# 取り組む課題:
(A) 知事の所感では、鳥取県で再選を果たした代議士として誰の名前が挙げられていますか。
(B) 知事の所感の最後の文に続けて、その先を書いてください。

··· 文書の抜粋 ···

1 第48回衆議院議院総選挙結果への所感、憲法改正への議論
●知事
皆さま、おはようございます。先週末[10月22日]、衆議院議員総選挙が執行をされました。新たな政権の枠組み、このたびまた与党、自民党、公明党が圧勝をしまして、政権が継続する方向性となりました。今、報道されているところでは現在の閣僚も再任されるのではないか、11月1日に特別国会を開催をして首班指名が行われるのではないか、こういうような報道がなされているところでございます。本県におきましても石破茂代議士、また赤沢亮正代議士が再選を果たされたところであります。ぜひふるさと鳥取県のために、またひと働きしていただくようお祈りを申し上げたいと思いますし、石破代議士におかれましては、自民党の中でも総裁選挙に出馬するというふうに言われている代議士でありまして、これからさらに上を目指されること、地元としてもご期待を申し上げるところであります。
今回の新政権発足ということになるわけでございますけども、いろいろと課題も多い中だろうと思います。外のことで言えば、北朝鮮の情勢緊迫化があり、これが投票行動にも影響したのではないかと思われる点もございます。また、地方で果たして経済の活性化が本当に実現できたのかどうか、また地方創生というかけ声はかけていただいておりますけれども、ただその内実がどれほど達成できているのか、地方分権なども盛り込んで憲法の改正をするなど、地方が輝いてこの国を成り立たせる、そういう道筋がまだ十分ではないのではないか、こんなような思いも中央から離れた鳥取からは感じられるところであります。ぜひ、新たな政権の枠組みの中におきまして、私ども地方の方にも配慮をしてもらう、新しい国のかたちを目指して、消費税[率]引き上げが恐らく確定をするでしょうから、その中で地方の一般財源を確保して持続可能なかたちで地方創生や地方分権が前進するように、大いに鉈を振るっていただければというふうに思います。

··· 提供データ ···

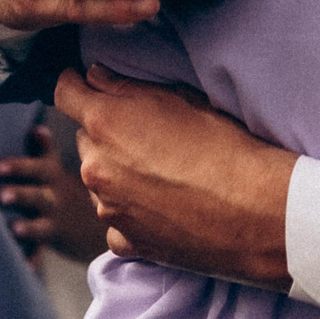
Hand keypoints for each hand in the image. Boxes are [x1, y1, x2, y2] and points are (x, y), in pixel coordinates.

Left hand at [0, 122, 108, 262]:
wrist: (100, 222)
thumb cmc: (67, 190)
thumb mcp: (59, 169)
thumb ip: (44, 151)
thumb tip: (34, 128)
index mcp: (52, 177)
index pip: (36, 168)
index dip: (18, 166)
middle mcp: (55, 197)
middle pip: (37, 194)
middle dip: (20, 194)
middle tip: (1, 195)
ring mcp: (56, 220)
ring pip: (41, 224)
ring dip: (28, 226)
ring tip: (14, 228)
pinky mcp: (54, 240)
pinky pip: (42, 252)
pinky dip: (32, 260)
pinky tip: (24, 268)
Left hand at [55, 65, 295, 291]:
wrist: (255, 211)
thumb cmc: (226, 147)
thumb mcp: (182, 100)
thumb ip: (127, 87)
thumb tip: (96, 77)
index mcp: (105, 123)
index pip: (64, 93)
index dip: (73, 84)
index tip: (81, 83)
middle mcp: (96, 167)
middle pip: (84, 139)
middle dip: (105, 133)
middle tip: (145, 135)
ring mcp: (107, 208)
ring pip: (99, 181)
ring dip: (118, 174)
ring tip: (163, 174)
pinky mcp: (125, 241)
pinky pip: (116, 219)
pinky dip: (132, 212)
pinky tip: (165, 206)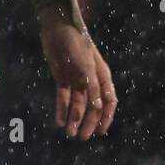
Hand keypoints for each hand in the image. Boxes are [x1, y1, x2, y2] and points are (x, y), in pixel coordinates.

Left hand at [38, 15, 115, 138]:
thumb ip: (92, 85)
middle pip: (92, 106)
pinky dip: (62, 109)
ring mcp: (76, 80)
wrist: (56, 27)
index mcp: (102, 77)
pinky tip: (59, 121)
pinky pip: (64, 98)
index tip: (101, 131)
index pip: (108, 101)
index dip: (106, 117)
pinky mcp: (62, 79)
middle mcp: (90, 81)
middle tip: (83, 137)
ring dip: (74, 119)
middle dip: (88, 122)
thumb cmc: (76, 43)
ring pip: (77, 105)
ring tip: (69, 133)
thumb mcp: (86, 65)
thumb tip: (99, 106)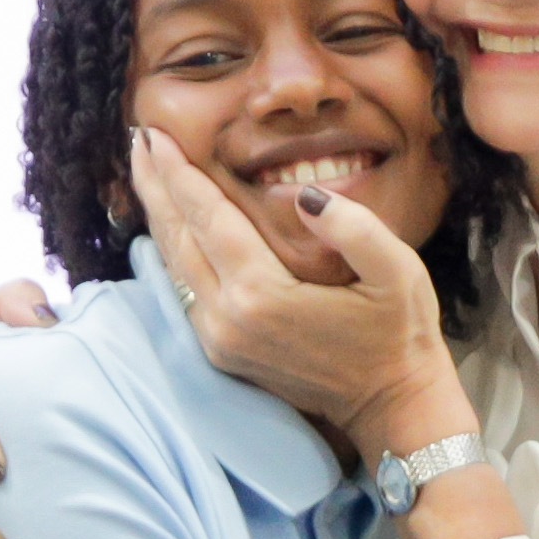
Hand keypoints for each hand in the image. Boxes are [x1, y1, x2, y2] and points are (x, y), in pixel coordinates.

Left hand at [124, 130, 470, 453]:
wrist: (390, 404)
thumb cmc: (399, 333)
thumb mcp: (398, 272)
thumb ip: (355, 228)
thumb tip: (306, 194)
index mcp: (263, 294)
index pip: (206, 216)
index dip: (178, 172)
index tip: (155, 134)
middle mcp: (228, 318)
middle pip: (176, 237)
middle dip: (154, 184)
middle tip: (139, 139)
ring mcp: (219, 340)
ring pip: (172, 265)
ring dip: (158, 214)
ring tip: (147, 171)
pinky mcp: (220, 352)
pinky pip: (182, 289)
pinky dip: (172, 249)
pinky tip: (171, 222)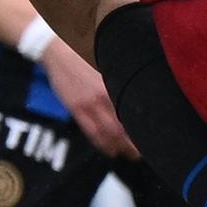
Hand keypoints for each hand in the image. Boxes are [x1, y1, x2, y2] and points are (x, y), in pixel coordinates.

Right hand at [39, 41, 137, 158]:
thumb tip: (132, 98)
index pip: (130, 112)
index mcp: (113, 85)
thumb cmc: (84, 56)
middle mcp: (102, 97)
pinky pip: (90, 132)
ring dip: (117, 147)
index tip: (149, 136)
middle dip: (131, 144)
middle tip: (140, 152)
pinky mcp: (75, 109)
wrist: (57, 51)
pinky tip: (109, 148)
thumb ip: (117, 84)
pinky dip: (101, 143)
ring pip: (106, 133)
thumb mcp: (105, 67)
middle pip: (120, 128)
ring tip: (126, 154)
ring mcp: (87, 104)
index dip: (140, 128)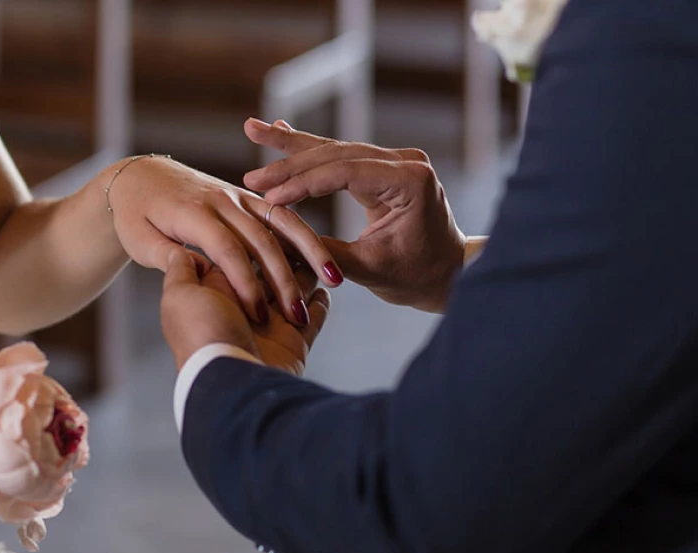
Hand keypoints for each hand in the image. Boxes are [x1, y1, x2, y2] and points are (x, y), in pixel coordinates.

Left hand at [107, 155, 343, 325]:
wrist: (141, 177)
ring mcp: (238, 197)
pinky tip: (325, 262)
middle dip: (283, 277)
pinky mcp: (249, 199)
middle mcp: (221, 202)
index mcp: (193, 215)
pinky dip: (306, 237)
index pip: (226, 250)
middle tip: (298, 312)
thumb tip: (194, 266)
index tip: (258, 314)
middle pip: (261, 239)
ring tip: (335, 279)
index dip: (244, 283)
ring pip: (283, 222)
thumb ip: (164, 255)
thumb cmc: (135, 216)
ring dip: (310, 252)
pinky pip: (283, 216)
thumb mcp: (138, 239)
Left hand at [160, 251, 329, 374]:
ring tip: (318, 251)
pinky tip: (326, 290)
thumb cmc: (199, 339)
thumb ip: (180, 270)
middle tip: (297, 234)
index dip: (249, 243)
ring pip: (295, 286)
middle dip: (286, 253)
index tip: (256, 225)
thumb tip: (183, 250)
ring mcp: (270, 323)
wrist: (226, 385)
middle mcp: (242, 305)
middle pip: (271, 267)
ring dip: (308, 271)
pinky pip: (314, 316)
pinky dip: (321, 304)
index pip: (236, 255)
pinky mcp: (294, 340)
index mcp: (215, 290)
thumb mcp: (178, 298)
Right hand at [244, 119, 467, 312]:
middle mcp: (406, 162)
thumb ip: (325, 251)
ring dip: (292, 146)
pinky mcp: (384, 166)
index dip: (303, 184)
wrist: (446, 273)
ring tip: (254, 130)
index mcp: (409, 183)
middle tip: (251, 177)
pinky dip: (309, 150)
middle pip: (336, 154)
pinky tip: (280, 131)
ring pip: (334, 149)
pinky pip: (341, 156)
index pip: (345, 173)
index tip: (269, 198)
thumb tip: (278, 237)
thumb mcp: (369, 269)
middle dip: (290, 163)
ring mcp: (396, 160)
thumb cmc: (414, 276)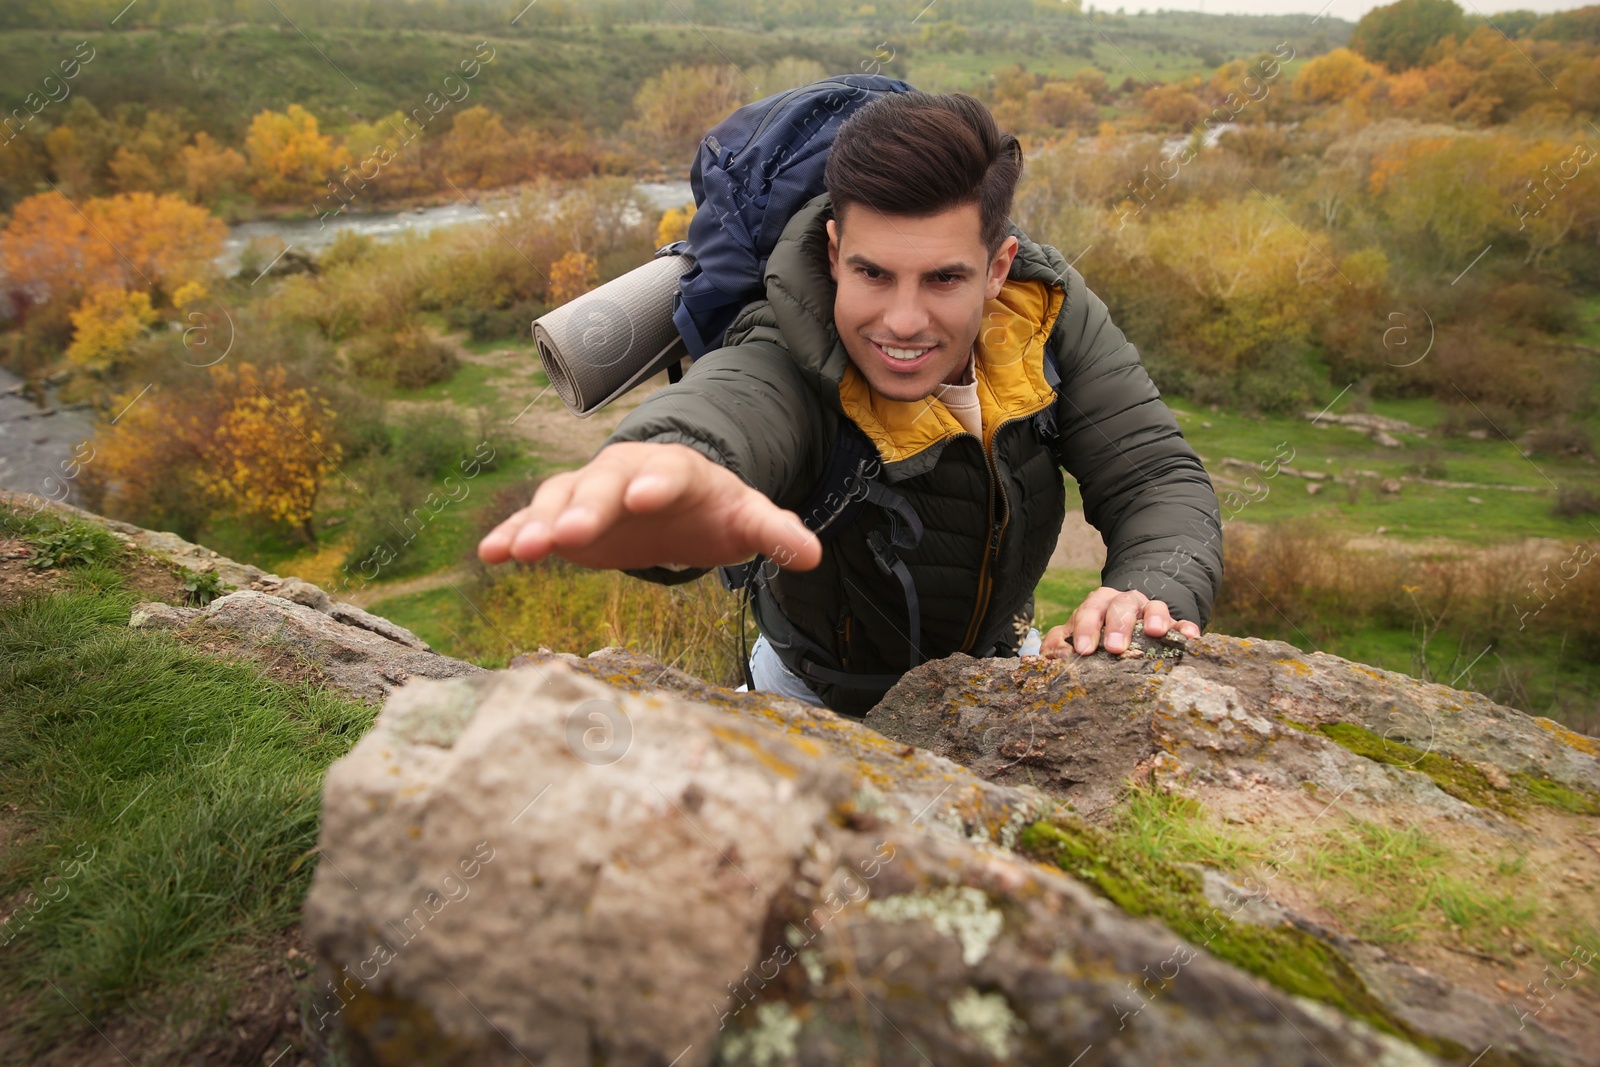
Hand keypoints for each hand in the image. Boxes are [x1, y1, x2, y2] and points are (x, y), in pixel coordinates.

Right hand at [476, 442, 821, 572]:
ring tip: (519, 549)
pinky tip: (490, 554)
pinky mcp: (563, 517)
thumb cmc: (713, 508)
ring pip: (561, 500)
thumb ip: (775, 532)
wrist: (674, 497)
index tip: (647, 498)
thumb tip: (812, 554)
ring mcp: (590, 492)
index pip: (669, 473)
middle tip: (570, 535)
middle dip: (586, 508)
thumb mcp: (747, 518)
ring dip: (540, 523)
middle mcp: (626, 474)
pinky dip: (513, 534)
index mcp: (677, 470)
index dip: (659, 484)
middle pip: (604, 485)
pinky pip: (534, 522)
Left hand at [1040, 586, 1200, 658]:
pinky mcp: (1173, 625)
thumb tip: (1052, 656)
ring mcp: (1150, 612)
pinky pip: (1182, 623)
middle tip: (1115, 648)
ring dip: (1154, 617)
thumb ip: (1057, 644)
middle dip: (1118, 624)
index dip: (1087, 627)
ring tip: (1154, 632)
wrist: (1128, 631)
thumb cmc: (1096, 639)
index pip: (1090, 608)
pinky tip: (1190, 638)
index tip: (1084, 649)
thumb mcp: (1075, 639)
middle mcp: (1125, 604)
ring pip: (1154, 606)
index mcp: (1098, 605)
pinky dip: (1185, 628)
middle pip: (1121, 604)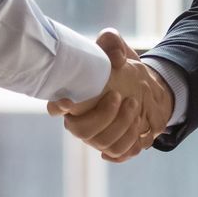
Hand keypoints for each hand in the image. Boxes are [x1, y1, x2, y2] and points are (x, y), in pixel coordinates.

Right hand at [46, 29, 173, 161]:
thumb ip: (111, 43)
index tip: (67, 101)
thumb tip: (117, 59)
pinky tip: (138, 126)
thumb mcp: (116, 48)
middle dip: (102, 116)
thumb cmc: (119, 66)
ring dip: (120, 126)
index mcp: (72, 98)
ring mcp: (96, 136)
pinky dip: (129, 142)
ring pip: (102, 144)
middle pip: (80, 131)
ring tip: (134, 104)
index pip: (54, 107)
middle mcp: (80, 121)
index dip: (57, 107)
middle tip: (119, 96)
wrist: (142, 86)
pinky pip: (118, 153)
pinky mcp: (113, 146)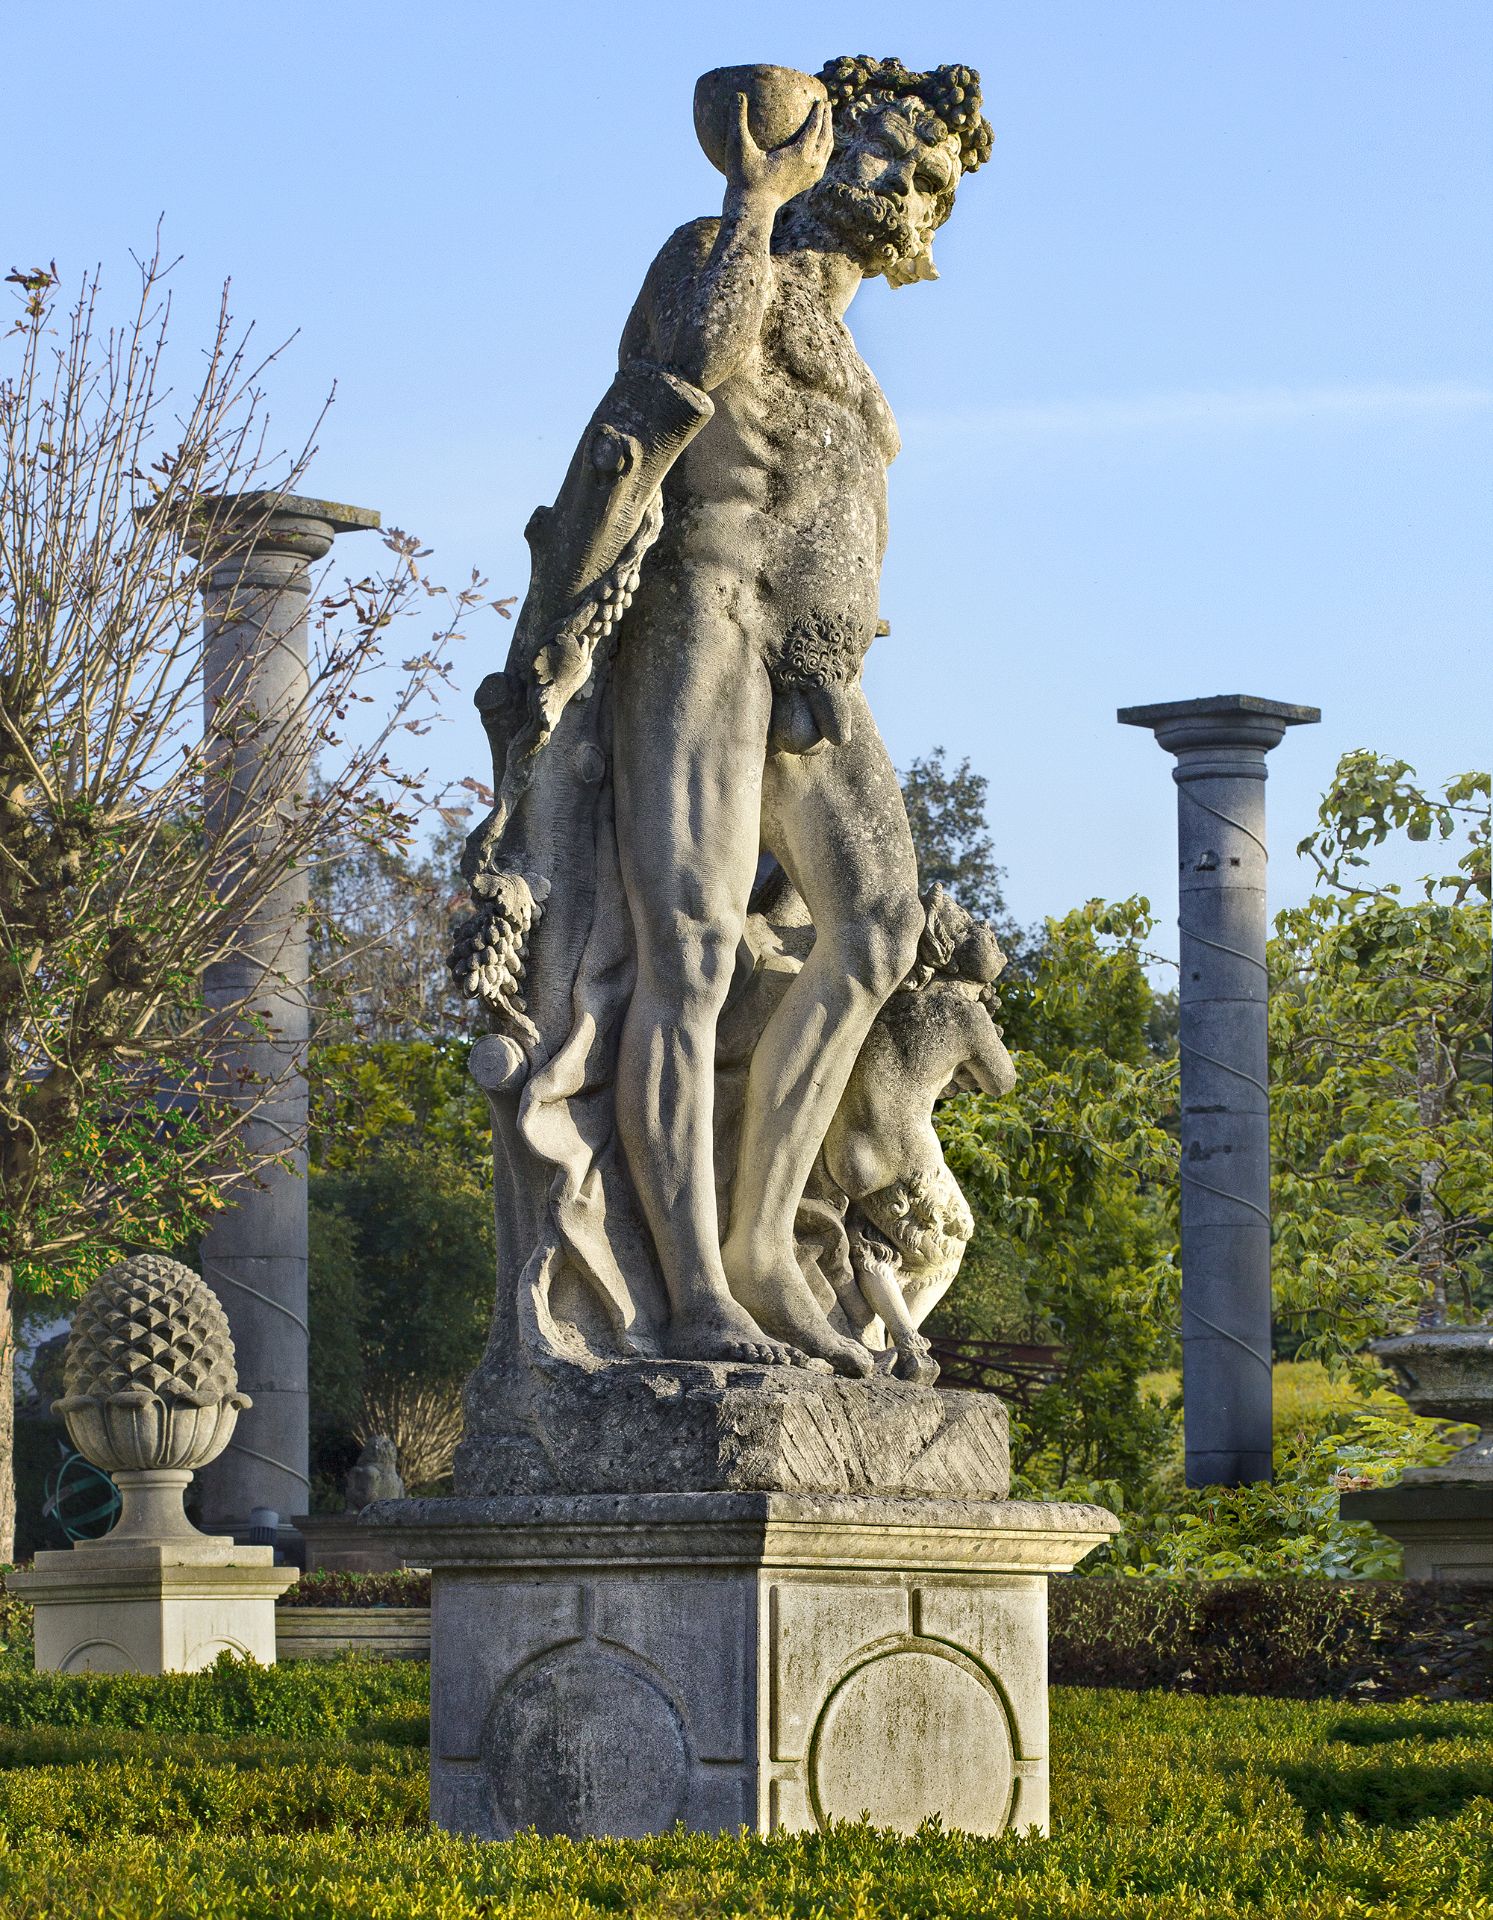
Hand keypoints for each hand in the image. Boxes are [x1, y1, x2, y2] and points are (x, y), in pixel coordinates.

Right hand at [725, 95, 833, 209]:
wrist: (752, 209)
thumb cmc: (744, 178)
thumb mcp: (738, 147)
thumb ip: (738, 119)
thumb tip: (737, 94)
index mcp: (799, 155)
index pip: (815, 127)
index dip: (819, 112)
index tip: (820, 98)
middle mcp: (810, 165)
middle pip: (825, 137)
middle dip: (827, 119)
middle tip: (826, 104)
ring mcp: (810, 176)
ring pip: (826, 150)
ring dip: (827, 134)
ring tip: (825, 120)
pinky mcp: (807, 183)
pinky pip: (821, 161)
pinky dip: (822, 149)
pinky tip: (816, 143)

···

# 課題ごとの回答:
(A) 石破茂代議士と赤沢亮正代議士です。

(B)
また、今回の選挙の結果、自民党、公明党に加えて希望[の党]や[日本]維新[の会]も考えれば[日本国]憲法改正につきまして協議に応じる勢力が強まったと思われます。したがいまして、早晩憲法改正の論議がスタートをすることになるのではないかと思います。それで、こういうような中でいろいろと憲法改正のテーマはあると思いますが、私ども地方の立場からすると[第]92条に書かれています地方自治の本旨という言葉のみで現在の地方自治の理念が語られているわけでありますが、あまりにも内容が現在の民主主義、市民社会の実相から離れているのではないかと思います。少なくとも地方というのは、今、三権、行政、これは内閣に至るものでありますが、それから立法、国会のところ、また、裁判所の司法、この三権と言われていますが、それと合わせてよく言われるメディアなどの言論権の議論もございますけれども、地方行政も国民であり住民であるということであれば、この住民がイコール国民であり、4つ目のいわば国民の樹立する権力、手にしている権力として地方を通したそうした参画、あるいはもちろん責任の分担なども含めまして地方自治をもう一度根本から考えるいい機会ではないかなと思います。
憲法の中に[第]92条を初めとして各条文において地方自治、地方分権を書き込んでいくべきではないだろうか、そして、その延長線上に参議院の合区問題、これは都道府県という地方自治のユニット、国民の重要な国政参画の道筋、これが閉ざされている合区問題、これにつきましてもおのずからそうした憲法改正などの議論が貢献し得るのではないだろうか、解消に向かうのではないだろうか、合区の解消問題にも私どもとしては大いに期待申し上げたいところであります。いずれ始まるそうした憲法の議論の中でも地方自治、地方分権もぜひ俎上に上げていただければというふうに考えております。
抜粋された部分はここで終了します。